Print the entries underneath word for word, omitting whatever pictures they contain.

- INPUT DATA:
——
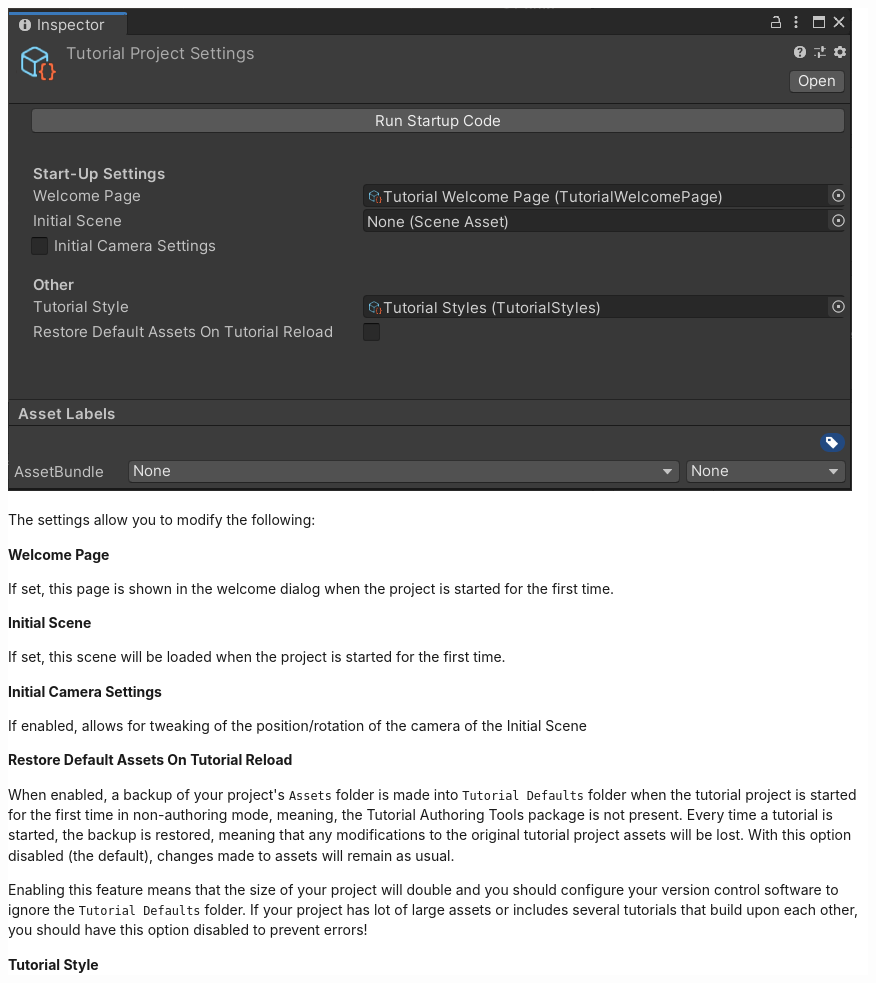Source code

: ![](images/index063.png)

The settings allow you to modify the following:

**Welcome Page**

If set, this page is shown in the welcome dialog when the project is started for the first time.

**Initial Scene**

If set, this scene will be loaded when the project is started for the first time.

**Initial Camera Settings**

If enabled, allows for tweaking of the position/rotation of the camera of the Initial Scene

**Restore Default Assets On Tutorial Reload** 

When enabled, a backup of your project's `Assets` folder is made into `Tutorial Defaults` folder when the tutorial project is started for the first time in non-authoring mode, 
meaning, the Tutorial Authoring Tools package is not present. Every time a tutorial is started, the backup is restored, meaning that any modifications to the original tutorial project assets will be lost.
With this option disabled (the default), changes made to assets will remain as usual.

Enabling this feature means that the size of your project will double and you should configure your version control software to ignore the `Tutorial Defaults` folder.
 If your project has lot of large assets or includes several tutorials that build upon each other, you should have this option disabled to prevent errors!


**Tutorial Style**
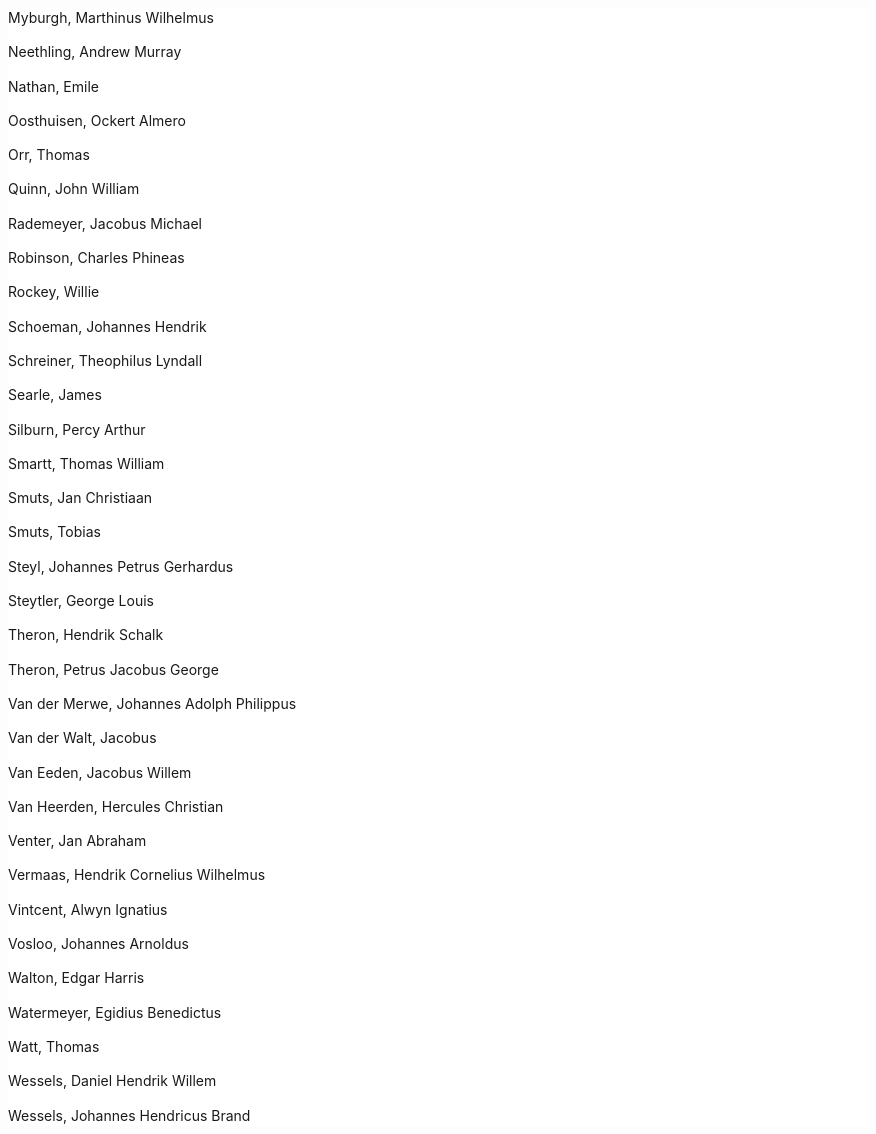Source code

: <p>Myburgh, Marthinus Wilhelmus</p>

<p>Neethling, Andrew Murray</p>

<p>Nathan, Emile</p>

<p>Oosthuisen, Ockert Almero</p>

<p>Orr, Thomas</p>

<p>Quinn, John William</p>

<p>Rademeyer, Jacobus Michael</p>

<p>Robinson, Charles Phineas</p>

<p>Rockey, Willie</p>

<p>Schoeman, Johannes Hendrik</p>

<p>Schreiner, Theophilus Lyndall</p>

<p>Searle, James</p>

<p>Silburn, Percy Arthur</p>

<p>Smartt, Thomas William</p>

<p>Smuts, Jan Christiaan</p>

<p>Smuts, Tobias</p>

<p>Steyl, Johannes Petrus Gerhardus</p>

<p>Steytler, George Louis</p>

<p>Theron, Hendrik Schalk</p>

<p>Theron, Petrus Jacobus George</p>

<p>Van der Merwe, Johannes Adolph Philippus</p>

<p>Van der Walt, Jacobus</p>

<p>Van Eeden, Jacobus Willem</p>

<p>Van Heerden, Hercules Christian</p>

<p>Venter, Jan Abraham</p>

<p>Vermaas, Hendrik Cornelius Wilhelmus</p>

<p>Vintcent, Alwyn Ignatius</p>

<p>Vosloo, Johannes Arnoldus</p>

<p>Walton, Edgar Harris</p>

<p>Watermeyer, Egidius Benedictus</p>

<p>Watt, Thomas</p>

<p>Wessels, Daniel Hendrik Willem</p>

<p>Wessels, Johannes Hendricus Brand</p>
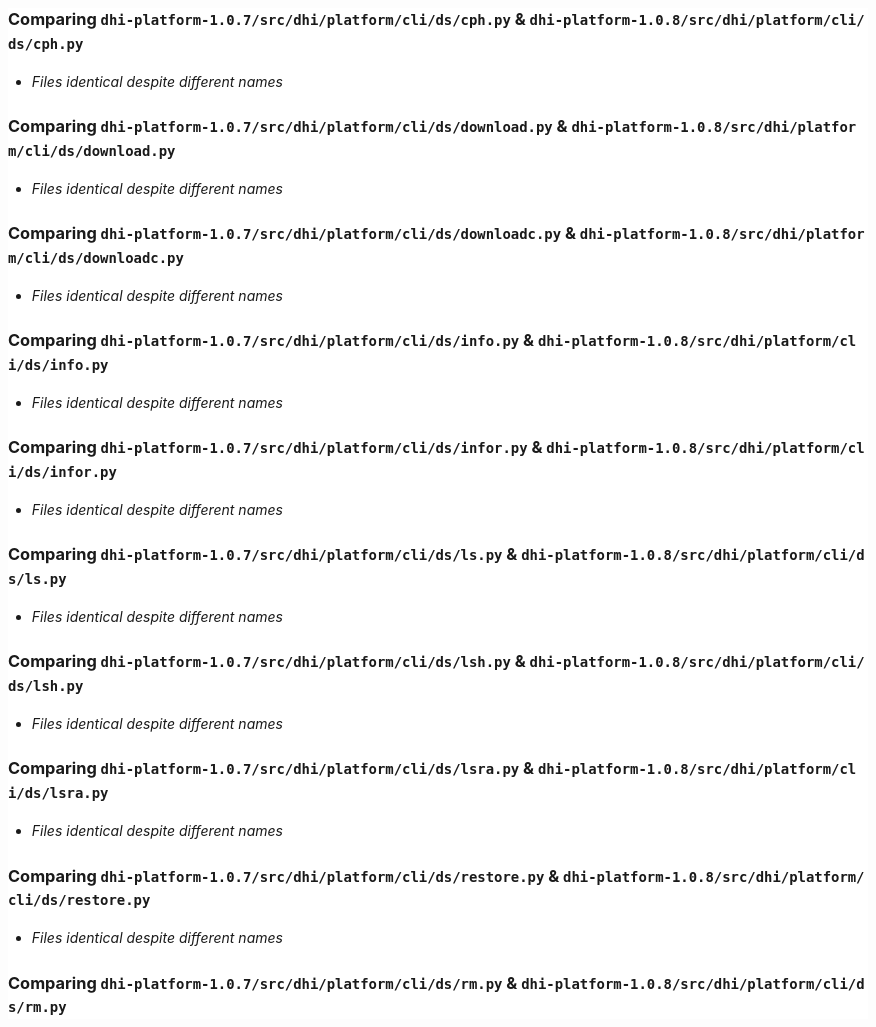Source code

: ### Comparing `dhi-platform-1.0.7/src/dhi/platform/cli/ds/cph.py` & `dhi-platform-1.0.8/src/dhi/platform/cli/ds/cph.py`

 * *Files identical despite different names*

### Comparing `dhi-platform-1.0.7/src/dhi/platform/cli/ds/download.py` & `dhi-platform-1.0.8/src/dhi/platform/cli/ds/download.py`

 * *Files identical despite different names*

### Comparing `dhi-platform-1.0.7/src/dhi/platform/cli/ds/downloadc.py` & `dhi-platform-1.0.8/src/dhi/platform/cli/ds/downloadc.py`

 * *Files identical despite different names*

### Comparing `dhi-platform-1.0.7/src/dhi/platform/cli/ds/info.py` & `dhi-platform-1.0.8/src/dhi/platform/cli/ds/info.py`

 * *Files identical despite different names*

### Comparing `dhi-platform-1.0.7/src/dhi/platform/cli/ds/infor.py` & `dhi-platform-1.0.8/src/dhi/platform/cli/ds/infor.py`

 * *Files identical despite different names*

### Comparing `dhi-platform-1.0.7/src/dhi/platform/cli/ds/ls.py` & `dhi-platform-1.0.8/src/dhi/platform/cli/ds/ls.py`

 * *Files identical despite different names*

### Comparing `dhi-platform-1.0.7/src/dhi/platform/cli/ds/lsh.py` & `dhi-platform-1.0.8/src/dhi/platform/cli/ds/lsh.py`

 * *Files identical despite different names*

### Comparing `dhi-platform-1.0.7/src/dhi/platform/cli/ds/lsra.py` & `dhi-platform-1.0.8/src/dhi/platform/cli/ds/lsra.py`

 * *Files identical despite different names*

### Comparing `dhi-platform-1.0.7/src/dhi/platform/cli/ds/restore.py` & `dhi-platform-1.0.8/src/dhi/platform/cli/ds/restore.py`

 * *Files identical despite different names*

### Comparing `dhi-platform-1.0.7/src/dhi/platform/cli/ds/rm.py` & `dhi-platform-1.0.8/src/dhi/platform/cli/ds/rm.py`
——
- TASK ANSWER:
Source code

: ![](images/index063.png)

The settings allow you to modify the following:

**Welcome Page**

If set, this page is shown in the welcome dialog when the project is started for the first time.

**Initial Scene**

If set, this scene will be loaded when the project is started for the first time.

**Initial Camera Settings**

If enabled, allows for tweaking of the position/rotation of the camera of the Initial Scene

**Restore Default Assets On Tutorial Reload** 

When enabled, a backup of your project's `Assets` folder is made into `Tutorial Defaults` folder when the tutorial project is started for the first time in non-authoring mode, 
meaning, the Tutorial Authoring Tools package is not present. Every time a tutorial is started, the backup is restored, meaning that any modifications to the original tutorial project assets will be lost.
With this option disabled (the default), changes made to assets will remain as usual.

Enabling this feature means that the size of your project will double and you should configure your version control software to ignore the `Tutorial Defaults` folder.
 If your project has lot of large assets or includes several tutorials that build upon each other, you should have this option disabled to prevent errors!


**Tutorial Style**
Source code

: <p>Myburgh, Marthinus Wilhelmus</p>

<p>Neethling, Andrew Murray</p>

<p>Nathan, Emile</p>

<p>Oosthuisen, Ockert Almero</p>

<p>Orr, Thomas</p>

<p>Quinn, John William</p>

<p>Rademeyer, Jacobus Michael</p>

<p>Robinson, Charles Phineas</p>

<p>Rockey, Willie</p>

<p>Schoeman, Johannes Hendrik</p>

<p>Schreiner, Theophilus Lyndall</p>

<p>Searle, James</p>

<p>Silburn, Percy Arthur</p>

<p>Smartt, Thomas William</p>

<p>Smuts, Jan Christiaan</p>

<p>Smuts, Tobias</p>

<p>Steyl, Johannes Petrus Gerhardus</p>

<p>Steytler, George Louis</p>

<p>Theron, Hendrik Schalk</p>

<p>Theron, Petrus Jacobus George</p>

<p>Van der Merwe, Johannes Adolph Philippus</p>

<p>Van der Walt, Jacobus</p>

<p>Van Eeden, Jacobus Willem</p>

<p>Van Heerden, Hercules Christian</p>

<p>Venter, Jan Abraham</p>

<p>Vermaas, Hendrik Cornelius Wilhelmus</p>

<p>Vintcent, Alwyn Ignatius</p>

<p>Vosloo, Johannes Arnoldus</p>

<p>Walton, Edgar Harris</p>

<p>Watermeyer, Egidius Benedictus</p>

<p>Watt, Thomas</p>

<p>Wessels, Daniel Hendrik Willem</p>

<p>Wessels, Johannes Hendricus Brand</p>
Source code

: ### Comparing `dhi-platform-1.0.7/src/dhi/platform/cli/ds/cph.py` & `dhi-platform-1.0.8/src/dhi/platform/cli/ds/cph.py`

 * *Files identical despite different names*

### Comparing `dhi-platform-1.0.7/src/dhi/platform/cli/ds/download.py` & `dhi-platform-1.0.8/src/dhi/platform/cli/ds/download.py`

 * *Files identical despite different names*

### Comparing `dhi-platform-1.0.7/src/dhi/platform/cli/ds/downloadc.py` & `dhi-platform-1.0.8/src/dhi/platform/cli/ds/downloadc.py`

 * *Files identical despite different names*

### Comparing `dhi-platform-1.0.7/src/dhi/platform/cli/ds/info.py` & `dhi-platform-1.0.8/src/dhi/platform/cli/ds/info.py`

 * *Files identical despite different names*

### Comparing `dhi-platform-1.0.7/src/dhi/platform/cli/ds/infor.py` & `dhi-platform-1.0.8/src/dhi/platform/cli/ds/infor.py`

 * *Files identical despite different names*

### Comparing `dhi-platform-1.0.7/src/dhi/platform/cli/ds/ls.py` & `dhi-platform-1.0.8/src/dhi/platform/cli/ds/ls.py`

 * *Files identical despite different names*

### Comparing `dhi-platform-1.0.7/src/dhi/platform/cli/ds/lsh.py` & `dhi-platform-1.0.8/src/dhi/platform/cli/ds/lsh.py`

 * *Files identical despite different names*

### Comparing `dhi-platform-1.0.7/src/dhi/platform/cli/ds/lsra.py` & `dhi-platform-1.0.8/src/dhi/platform/cli/ds/lsra.py`

 * *Files identical despite different names*

### Comparing `dhi-platform-1.0.7/src/dhi/platform/cli/ds/restore.py` & `dhi-platform-1.0.8/src/dhi/platform/cli/ds/restore.py`

 * *Files identical despite different names*

### Comparing `dhi-platform-1.0.7/src/dhi/platform/cli/ds/rm.py` & `dhi-platform-1.0.8/src/dhi/platform/cli/ds/rm.py`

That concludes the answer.